How to cite: Andriole, Gerald L.. “Non-Invasive Molecular Imaging – Fluciclovine” October 3, 2019. Accessed Jan 2025. https://grandroundsinurology.com/non-invasive-molecular-imaging-fluciclovine/
Non-Invasive Molecular Imaging – Fluciclovine – Summary:
Gerald L. Andriole, Jr., MD, discusses the unmet need for precise imaging of biochemical recurrent prostate cancer. He reviews data on imaging agents, especially 18F-fluciclovine PET/CT, ¹¹C-choline PET/CT, and 68Ga-PSMA-11, and deliberates on the impact of imaging-guided treatment changes on patient outcomes.
Abstract:
Many prostate cancer patients experience biochemical recurrence (BCR) after treatment. BCR occurs within 10 years in 20-40% of patients who have radical prostatectomies, and in 30-50% of patients who are treated with radiation.
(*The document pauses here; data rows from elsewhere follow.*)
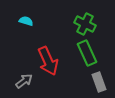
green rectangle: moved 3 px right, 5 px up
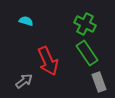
green rectangle: rotated 10 degrees counterclockwise
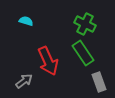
green rectangle: moved 4 px left
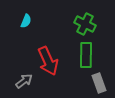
cyan semicircle: rotated 96 degrees clockwise
green rectangle: moved 3 px right, 2 px down; rotated 35 degrees clockwise
gray rectangle: moved 1 px down
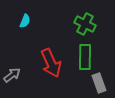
cyan semicircle: moved 1 px left
green rectangle: moved 1 px left, 2 px down
red arrow: moved 3 px right, 2 px down
gray arrow: moved 12 px left, 6 px up
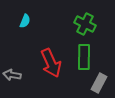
green rectangle: moved 1 px left
gray arrow: rotated 132 degrees counterclockwise
gray rectangle: rotated 48 degrees clockwise
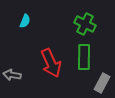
gray rectangle: moved 3 px right
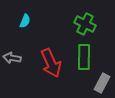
gray arrow: moved 17 px up
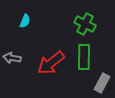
red arrow: rotated 76 degrees clockwise
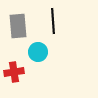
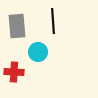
gray rectangle: moved 1 px left
red cross: rotated 12 degrees clockwise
It is often difficult to determine the site of this recurrent disease, and cross-sectional imaging and conventional Tc-99m bone scans are rarely positive in asymptomatic men with PSA < 10 ng/mL. Positron-emission tomography (PET) imaging has shown more promise, though questions remain as to what the most effective PET agent is.
¹¹C-choline PET/CT (choline) and 18F-fluciclovine PET/CT (FACBC) are approved imaging agents for the detection of recurrent disease. Studies show that choline has a pooled detection rate of 62%. However, this agent’s performance varies depending on different factors. Choline has a 36% detection rate for nodal/distant metastases, and only a 25% detection rate for bone metastases. It also has reduced sensitivity and specificity in patients with PSA > 2 ng/mL.
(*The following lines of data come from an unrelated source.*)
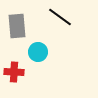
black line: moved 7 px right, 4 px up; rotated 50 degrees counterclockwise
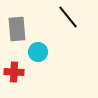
black line: moved 8 px right; rotated 15 degrees clockwise
gray rectangle: moved 3 px down
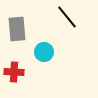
black line: moved 1 px left
cyan circle: moved 6 px right
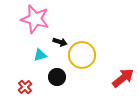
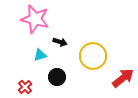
yellow circle: moved 11 px right, 1 px down
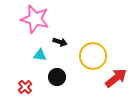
cyan triangle: rotated 24 degrees clockwise
red arrow: moved 7 px left
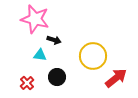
black arrow: moved 6 px left, 2 px up
red cross: moved 2 px right, 4 px up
The LOCATE trial found FACBC to have a detection rate of 57%. FACBC has an advantage over choline, however, in its greater sensitivity and superior ability to locate bone metastases. Some researchers have suggested that a third agent, 68Ga-PSMA-11, which is not approved in America, has higher detection rates than FACBC, although some have questioned this study’s validity. Other research indicates that FACBC has an advantage in terms of detecting curable localized disease close to the urinary bladder.
Effective imaging leads to changes in disease management. In the FALCON Trial, ⅔ of patients had a change in management as a result of scanning with FACBC. While It is unclear whether treatment changes affect ultimate outcome, some retrospective studies suggest that metastasis-directed therapy improves survival rates, meaning imaging agents like FACBC may save lives.
About The 4th Global Summit on Precision Diagnosis and Treatment of Prostate Cancer:
The Global Summit on Precision Diagnosis and Treatment of Prostate Cancer is a multi-day, multi-disciplinary forum designated to informing health care stakeholders about topics including in-vitro fluid- and tissue-based molecular diagnostics, novel observation strategies such as active surveillance, and novel therapeutic interventions. Along with this forum’s efforts to form a consensus on the future of prostate diagnostics and precision care, it aims to create an educational and research strategy for its realization. Dr. Andriole presented this lecture during the 4th iteration of this Summit in 2019.
ABOUT THE AUTHOR
Gerald L. Andriole, Jr., MD, is Chief Medical Officer of Prostatype
Genomics. He retired in June 2023 from Johns Hopkins University
where he was Professor and Director of Urology in the National Capital
Region. Previously, he had been the Royce Distinguished Professor and
Chief of Urologic Surgery at Washington University in St. Louis for
over 20 years.
Dr. Andriole participated in the 5-year accelerated medical program at
Penn State University and Jefferson Medical College, Philadelphia, PA.
He trained in surgery at Strong Memorial Hospital, University of
Rochester, NY and completed urology residency at Brigham and
Women’s Hospital, Harvard Medical School, Boston, MA. He served a
fellowship in Urologic Oncology at the National Cancer Institute of NIH
in Bethesda, Maryland prior to joining the faculty at Washington
University.
Dr. Andriole has significant expertise in prostate cancer screening and
prevention. He was continuously funded by NIH from 1993 and has
contributed over 450 peer-reviewed publications (H-index of 110). He
chaired the Prostate Committee of NCI’s PLCO Cancer Screening Trial
and led the international REDUCE Prostate Cancer Chemoprevention
Trial. He also chaired the Prostate Committee of the Society of Urologic
Oncology Clinical Trials Consortium.
Dr. Andriole is an elected member of the American Surgical
Association, American Association of Genitourinary Surgeons, and the
Clinical Society of Genitourinary Surgeons. He received the
Outstanding Achievement Award from the Urologic Oncology Branch
of NCI, the Distinguished Clinician Award from Washington University,
the Distinguished Alumni Award from Jefferson Medical College and
the Williams Award for Prostate Cancer Research Excellence from the
American Urologic Association Urology Care Foundation.